■ What is expected: Copy word for word the part of the asyncio pipeline passage below, starting with "6. Stages are" and going on through "every task exits.".

■ Excerpted passage:
Build a complete in-process real-time processing pipeline with nothing but asyncio: a simulated event source (an async generator) feeds a chain of transform stages (parse → filter → enrich), which feed a windowed aggregator that emits a rolling summary every few seconds. The stages are decoupled by bounded asyncio.Queues so a slow stage applies backpressure to a fast one, and the whole thing shuts down gracefully on Ctrl-C — every stage drains, every resource closes.

If you’ve built a Kotlin Flow pipeline or chained RxJS operators, this is the same shape. The difference: you’ll see the parts — the generator, the queues, the worker tasks — instead of them hiding behind operator names. That’s the point.

  • Async generators as a stream source (async def + yield).
  • Hand-built stream operators (parse, filter, enrich) as async generators that consume async generators.
  • asyncio.Queue(maxsize=...) for backpressure between stages.
  • A windowed aggregator — time-bucketed reduce, the bread-and-butter of real-time analytics.
  • asyncio.TaskGroup to supervise the stages.
  • Graceful shutdown: sentinel propagation, CancelledError handling, and finally/aclose() cleanup.
  1. The source emits simulated events forever (until cancelled), at a slightly irregular rate, as raw str lines (simulating a socket/log feed).
  2. parse turns each raw line into an Event, dropping malformed lines.
  3. filter drops events below a severity threshold.
  4. enrich adds a derived field (a region looked up from an async “service”, with a small simulated latency — this is the stage that benefits from buffering).
  5. The aggregator keeps a tumbling time window (e.g. 2s) and, when the window closes, emits a summary: count and per-type breakdown for that window.
  6. Stages are connected by bounded queues; the pipeline must apply backpressure, not grow memory without bound.
  7. Ctrl-C triggers a clean shutdown: the source stops, in-flight items drain, the final partial window flushes, and every task exits.
Real-time pipeline: stages decoupled by bounded queues
Rendering diagram…

Each stage is a task that reads from its input queue, does its work, and writes to its output queue. The bounded queues are the backpressure: if enrich (slow, it awaits a lookup) falls behind, its input queue fills, which stalls filter, which stalls parse, which stalls the source. The whole chain self-throttles to the slowest stage — exactly like a buffered Go channel pipeline.

■ Data to examine:
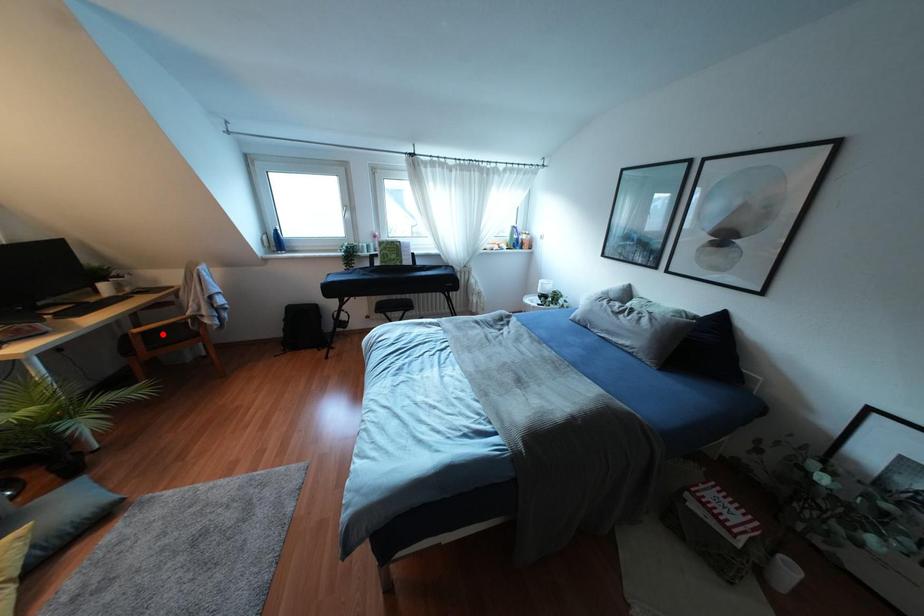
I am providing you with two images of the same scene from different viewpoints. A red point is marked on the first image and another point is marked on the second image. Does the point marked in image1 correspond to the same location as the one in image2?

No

...

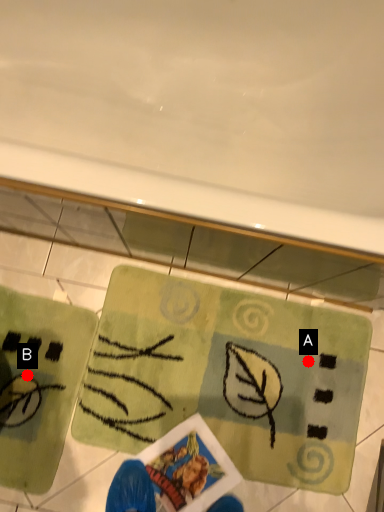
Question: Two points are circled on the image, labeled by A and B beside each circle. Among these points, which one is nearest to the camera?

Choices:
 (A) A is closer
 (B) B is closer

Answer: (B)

* * *

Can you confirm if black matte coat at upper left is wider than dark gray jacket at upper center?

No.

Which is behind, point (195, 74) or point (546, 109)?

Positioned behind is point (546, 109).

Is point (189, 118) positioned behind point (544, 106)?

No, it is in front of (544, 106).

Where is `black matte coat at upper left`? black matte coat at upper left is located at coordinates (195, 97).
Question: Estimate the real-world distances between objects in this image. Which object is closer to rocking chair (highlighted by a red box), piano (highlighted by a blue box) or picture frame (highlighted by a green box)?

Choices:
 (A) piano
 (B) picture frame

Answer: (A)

■ Answer space:
6. Stages are connected by bounded queues; the pipeline must apply backpressure, not grow memory without bound.
  7. Ctrl-C triggers a clean shutdown: the source stops, in-flight items drain, the final partial window flushes, and every task exits.